• DOCUMENT:

↓

WDTPRS Childermas – Holy Innocents

Lully, lulla, thou little tiny child,
By by, lully lullay, thou little tiny child,
By by, lully lullay.

O sisters too, How may we do
For to preserve this day
This poor youngling,
For whom we do sing,
By by, lully lullay?

Lully, lulla, thou little tiny child,
By by, lully lullay, thou little tiny child,
By by, lully lullay.

Herod, the King, In his raging,
Charged he hath this day
His men of might,
In his own sight,
All young children to slay.

Lully, lulla, thou little tiny child,
By by, lully lullay, thou little tiny child,
By by, lully lullay.

That woe is me, Poor child for thee!
And ever morn and day,
For thy parting
Nor say nor sing
By by, lully lullay!

St. Augustine wrote of the Holy Innocents:

The precious death of any martyr deserves high praise because of his heroic confession; the death of these children is precious in the sight of God because of the beatitude they gained so quickly. For already at the beginning of their lives they pass on. The end of the present life is for them the beginning of glory. These then, whom Herod’s cruelty tore as sucklings from their mothers’ bosom, are justly hailed as “infant martyr flowers”; they were the Church’s first blossoms, matured by the frost of persecution during the cold winter of unbelief.

Here is the Collect from the 1962 Missale Romanum:

Deus, cuius hodierna die praeconium
Innocentes Martyres non loquendo,
sed moriendo confessi sunt:
omnia in nobis vitiorum mala mortifica;
ut fidem tuam, quam lingua nostra loquitur,
etiam moribus vita fateatur

O God, whose public heralding the Innocent Martyrs
professed this very day not by speaking but by dying;
mortify in us every ill of vices;
so that (our) life might confess Your Faith, which we speak with our tongue,
also by (our) morals

Look at the not-so-subtle change made to the Collect by the cutters and pasters who glued together the Novus Ordo:

Deus, cuius hodierna die praeconium
Innocentes Martyres non loquendo,
sed moriendo confessi sunt:
da, quaesumus, ut fidem tuam,
quam lingua nostra loquitur
etiam moribus vita fateatur.

↑

• DATA BLOCK:
↓

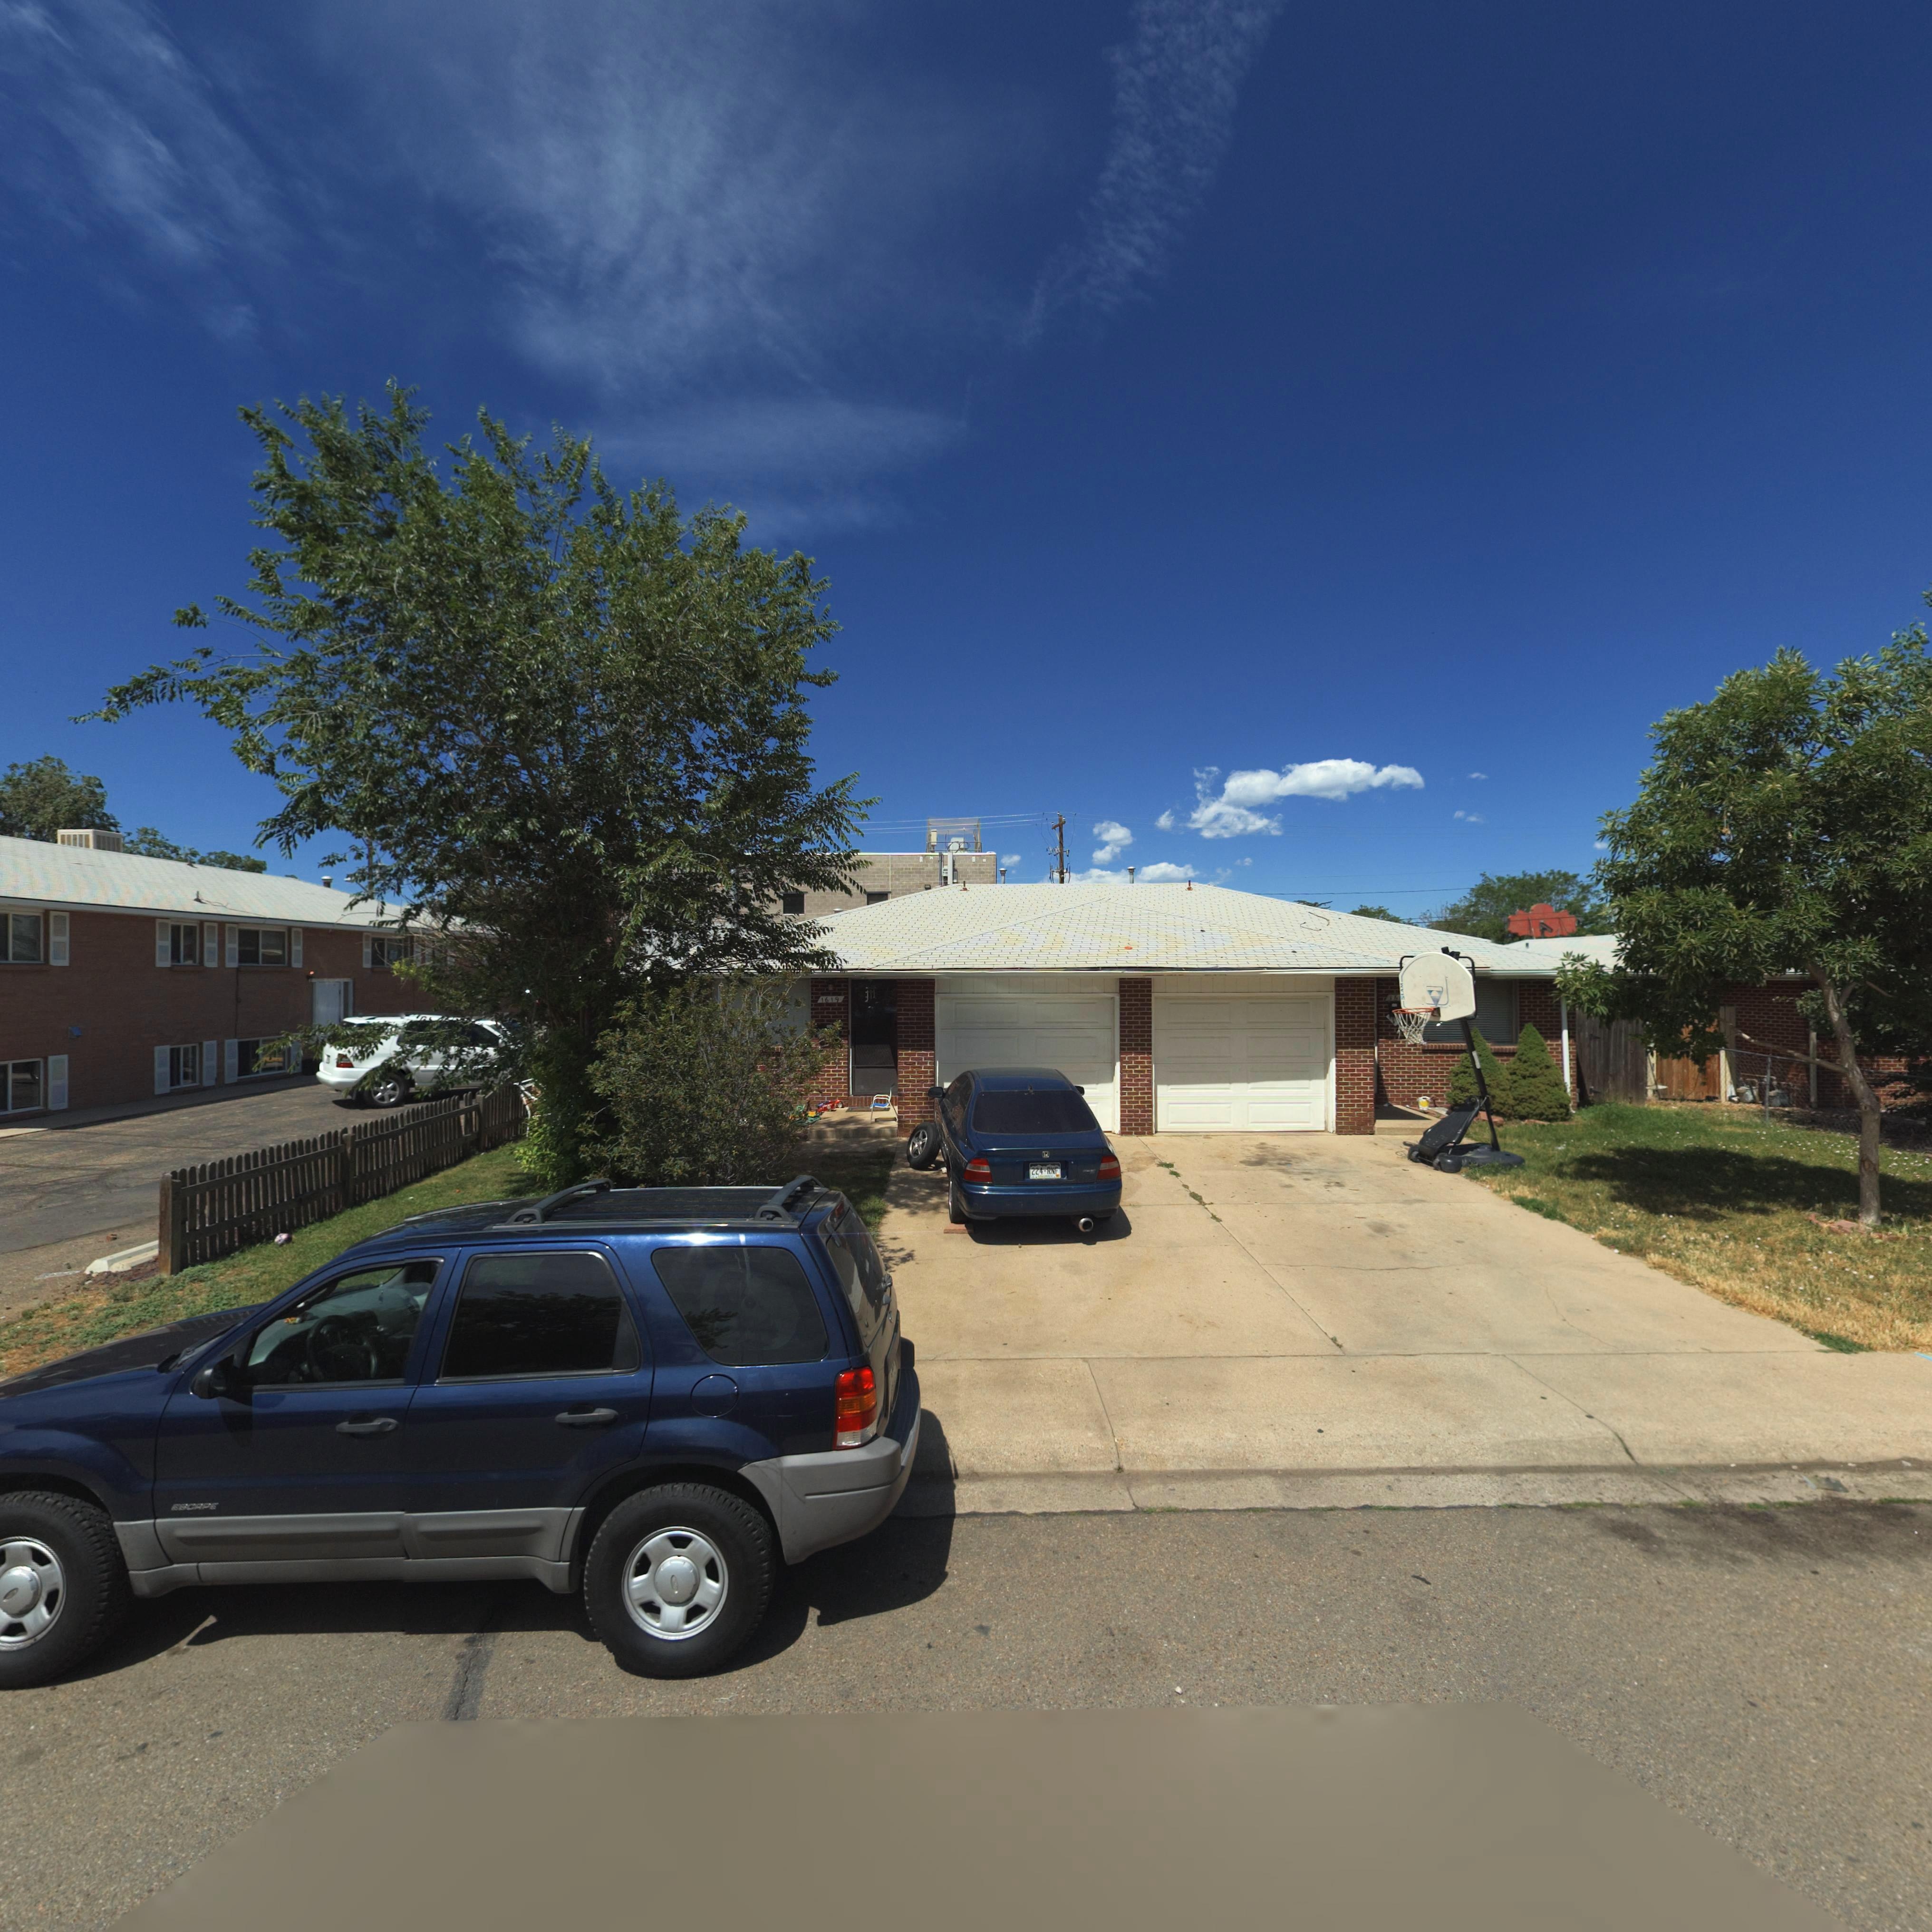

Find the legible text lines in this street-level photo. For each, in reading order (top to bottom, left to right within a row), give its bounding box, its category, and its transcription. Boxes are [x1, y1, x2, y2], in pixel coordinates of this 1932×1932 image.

↑

• EXERCISE SET:
**1)** Please repeat the stretch of the Childermas post from "That woe is" through "winter of unbelief.", changing "sucklings" to "infants".
**2)** In the Childermas post, what does St. Augustine say the Holy Innocents were to the Church?

• ANSWERS PER TASK:
**1)**
That woe is me, Poor child for thee!
And ever morn and day,
For thy parting
Nor say nor sing
By by, lully lullay!

St. Augustine wrote of the Holy Innocents:

The precious death of any martyr deserves high praise because of his heroic confession; the death of these children is precious in the sight of God because of the beatitude they gained so quickly. For already at the beginning of their lives they pass on. The end of the present life is for them the beginning of glory. These then, whom Herod’s cruelty tore as infants from their mothers’ bosom, are justly hailed as “infant martyr flowers”; they were the Church’s first blossoms, matured by the frost of persecution during the cold winter of unbelief.

**2)** They were the Church's first blossoms, matured by the frost of persecution during the cold winter of unbelief.